If anything, Deebs’s claims are even weaker. The record amply demonstrates that Deebs’s performance evaluations were sub-standard from the date of his employment with ALSTOM. It is undisputed that he twice failed ALSTOM’s test of basic electronics knowledge— achieving a significantly lower score the second time he took the exam—and Deebs does not dispute that the exam is relevant to the assessment of an employee’s qualifications, nor does he cite any evidence which would suggest otherwise. Rather, he asserts that at least one younger employee was allowed to cheat so that he could pass the test. But Deebs bases this assertion upon his own deposition testimony that this younger employee disclosed the cheating to him. The younger employee, in his own deposition testimony, flatly denies that any cheating took place or that he made any such statement to Deebs. Moreover, while Deebs asserts in his brief on this appeal that he has tape-recorded proof to support this claim, his deposition testimony avers only that he taped a conversation with the younger employee. The testimony makes no reference to the content of the taped conversation, and the recording itself has not been placed in the record. The record therefore contains no admissible evidence to support Deebs’s claims. In sum, ALSTOM has made the case that Deebs was terminated because “he lacked competence, he failed basic electronics skills tests that were administered to assess those skills, and he failed to successfully complete” a term of probationary employment.
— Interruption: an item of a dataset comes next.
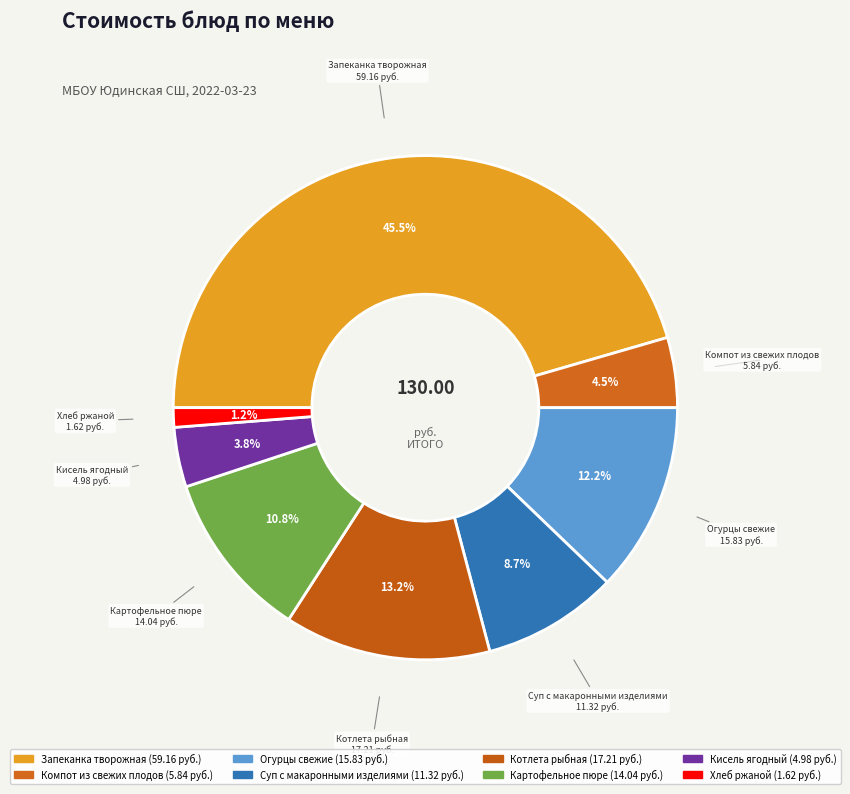

Approximately how many times larger is the value at Картофельное пюре compared to Кисель ягодный?

2.8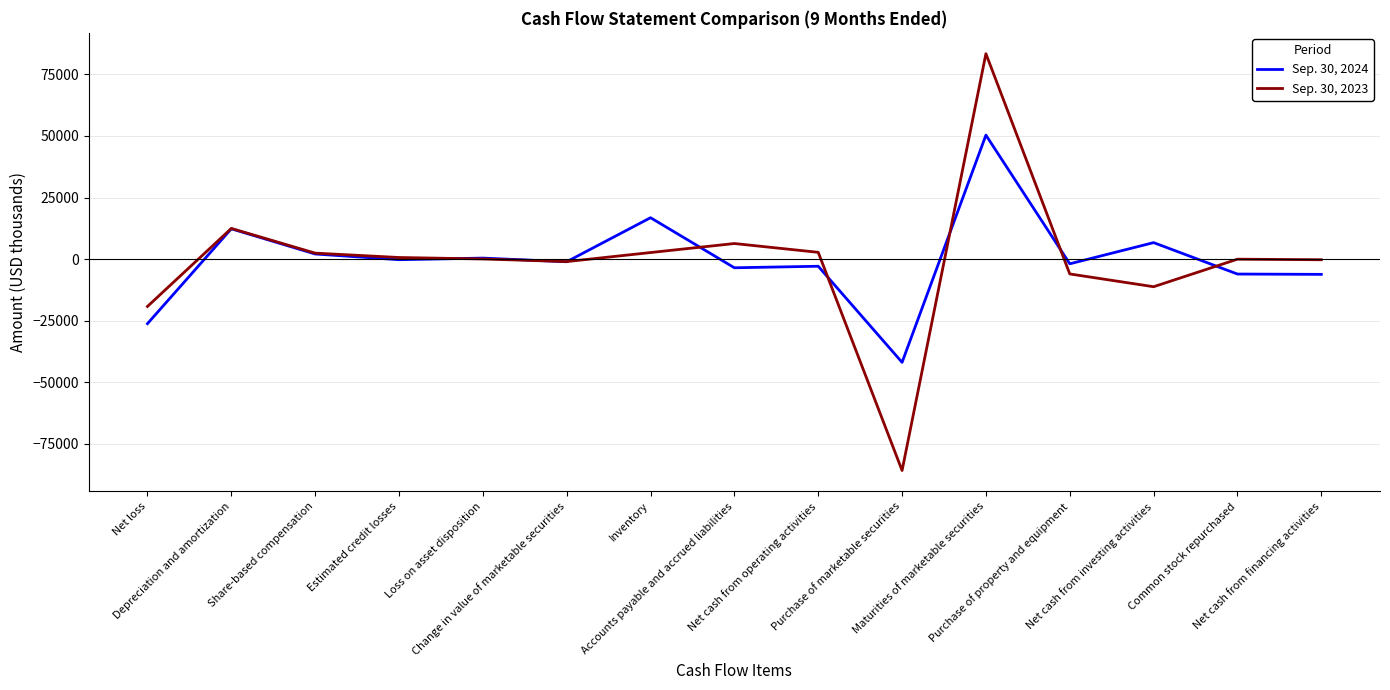

Which series has the largest range (max minus min)?

Sep. 30, 2023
Finally, Deebs’s claim that his second termination by ALSTOM—the termination from the warehouse position—was retaliatory also fails. Even assuming that the firm can be charged with knowledge that Deebs had filed a discrimination complaint with the EEOC prior to the second termination, Deebs supports his claim of retaliation with nothing but the proximity between his administrative filing and his second firing. But the law is clear that “[w]here timing is the only basis for a claim of retaliation, and gradual adverse job actions began well before the plaintiff had ever engaged in any protected activity, an inference of retaliation does not arise.” Slattery v. Swiss Reinsurance America Corp., 248 F.3d 87, 95 (2d Cir.2001) (no inference of retaliation where plaintiff was *658placed on probation and fired a short time after filing an EEOC complaint since the adverse employment actions were part of an extensive period of discipline which began five months prior to the filing). Because of Deebs’s poor performance record, and subsequent legitimate firing on the basis of that record, Deebs’s second firing does not raise an inference of retaliation because ALSTOM had a basis to believe he would be a poor employee.

For the reasons stated above, the judgment the district court is hereby AFFIRMED.